The previous step quantized the 32-bit floating point SqueezeNet to 8-bit fixed point and generated the appropriate network description file (models/SqueezeNet/RistrettoDemo/quantized.prototxt). We can now fine-tune the condensed network to regain as much of its original accuracy as possible.

During fine-tuning, Ristretto will keep a set of high-precision weights. For each training batch, these 32-bit floating point weights are stochastically rounded to 8-bit fixed point. The 8-bit parameters are then used for the forward and backward propagation, and finally the weight update is applied to the high precision weights.

The fine-tuning procedure can be done with the traditional caffe-tool. Just start the following script:

./examples/ristretto/01_finetune_squeezenet.sh

After 1,200 fine-tuning iterations (~5h on a Tesla K-40 GPU) with batch size 32*32, our condensed SqueezeNet will have a top-1 validation accuracy of around 57%. The fine-tuned net parameters are located at models/SqueezeNet/RistrettoDemo/squeezenet_iter_1200.caffemodel. All in all, you successfully trimmed SqueezeNet to 8-bit dynamic fixed point, with an accuracy loss below 1%.
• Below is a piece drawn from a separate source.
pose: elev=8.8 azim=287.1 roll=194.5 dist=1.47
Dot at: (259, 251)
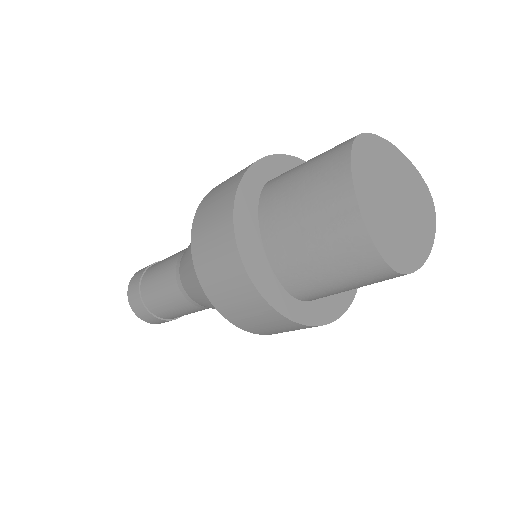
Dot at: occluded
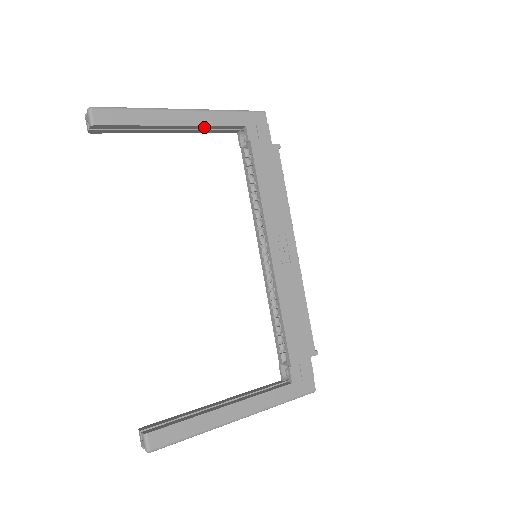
Note that you could achieve a slightly better final result by improving the number format (i.e., choice of integer and fractional length for different network parts).

Benchmark Dynamic Fixed Point SqueezeNet

In this step, you will benchmark an existing dynamic fixed point SqueezeNet which we fine-tuned for you. You can do the scoring even if you skipped the previous fine-tuning step. The model can be benchmarked with the traditional caffe-tool. All the tool needs is a network description file as well as the network parameters.

./examples/ristretto/02_benchmark_fixedpoint_squeezenet.sh

You should get a top-1 accuracy of 56.95%.